Every year, the Bailey COE awards fellowships to fund summer research opportunities for Wesleyan students across all majors and class years. Most recently, the COE awarded more than 40 fellowships to Wes students. Hanah Podol ‘25 is an environmental studies and anthropology major. For her summer project funded by the Bailey COE, she connected with the land through farming and writing.
I spent the first half of this past summer working on an organic farm in Alaska, and the second half interning for Writing the Land, creating reading guides for schools from an anthology called Foodways and Social Justice. This project allowed me to further explore ways that people can organically and beneficially connect with land to make social change.
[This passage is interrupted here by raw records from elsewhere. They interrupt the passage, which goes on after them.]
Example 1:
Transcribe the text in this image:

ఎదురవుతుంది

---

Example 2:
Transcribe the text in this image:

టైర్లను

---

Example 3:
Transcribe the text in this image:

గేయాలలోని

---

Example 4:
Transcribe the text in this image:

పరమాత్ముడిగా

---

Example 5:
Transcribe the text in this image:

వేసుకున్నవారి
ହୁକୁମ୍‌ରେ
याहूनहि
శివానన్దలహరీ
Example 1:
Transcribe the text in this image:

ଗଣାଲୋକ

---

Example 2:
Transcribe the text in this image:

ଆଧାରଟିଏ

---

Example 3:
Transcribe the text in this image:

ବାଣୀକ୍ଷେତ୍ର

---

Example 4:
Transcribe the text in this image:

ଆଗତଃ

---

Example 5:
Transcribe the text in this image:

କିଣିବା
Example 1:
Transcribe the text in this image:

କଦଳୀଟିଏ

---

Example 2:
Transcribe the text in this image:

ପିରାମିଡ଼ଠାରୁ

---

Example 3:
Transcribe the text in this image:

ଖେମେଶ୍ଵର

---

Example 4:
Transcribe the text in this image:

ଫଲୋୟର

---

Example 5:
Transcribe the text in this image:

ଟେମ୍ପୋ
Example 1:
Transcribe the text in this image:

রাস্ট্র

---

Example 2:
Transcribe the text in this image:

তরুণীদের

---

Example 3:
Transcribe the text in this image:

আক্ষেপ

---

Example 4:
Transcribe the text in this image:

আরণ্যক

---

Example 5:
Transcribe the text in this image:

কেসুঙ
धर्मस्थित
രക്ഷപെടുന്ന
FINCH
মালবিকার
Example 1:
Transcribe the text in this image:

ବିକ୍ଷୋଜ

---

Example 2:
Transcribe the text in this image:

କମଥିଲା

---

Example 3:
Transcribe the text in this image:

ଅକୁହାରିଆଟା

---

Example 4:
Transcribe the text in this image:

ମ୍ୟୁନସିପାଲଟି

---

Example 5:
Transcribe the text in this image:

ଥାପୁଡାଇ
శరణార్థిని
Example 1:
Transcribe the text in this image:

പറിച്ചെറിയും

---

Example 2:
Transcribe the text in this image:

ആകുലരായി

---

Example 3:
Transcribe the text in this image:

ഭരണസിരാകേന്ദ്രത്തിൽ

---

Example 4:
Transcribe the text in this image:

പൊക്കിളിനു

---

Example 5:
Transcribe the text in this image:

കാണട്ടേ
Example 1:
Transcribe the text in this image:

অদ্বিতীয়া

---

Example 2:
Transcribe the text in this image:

Exploration and research through the lens of food justice taught me alot about how people forge connections with the land around them. While working on a peony farm in Homer, Alaska I learned about organic farming practices, what it means to eat from the land, and how place so directly impacts land-based relationships. Working for Writing the Land gave me the opportunity to read in the subjects related to land conservation and ecology, as well as to delve into an anthology and work to engage school children with this important material relating to food justice and conservation.
My experiences this summer have inspired me to continue to deepen my understanding of social change rooted in connection to land, both academically and in my free time. I am so grateful for the opportunity to travel and learn—expanding my knowledge of food justice and broadening my ever-evolving definition of sustainability.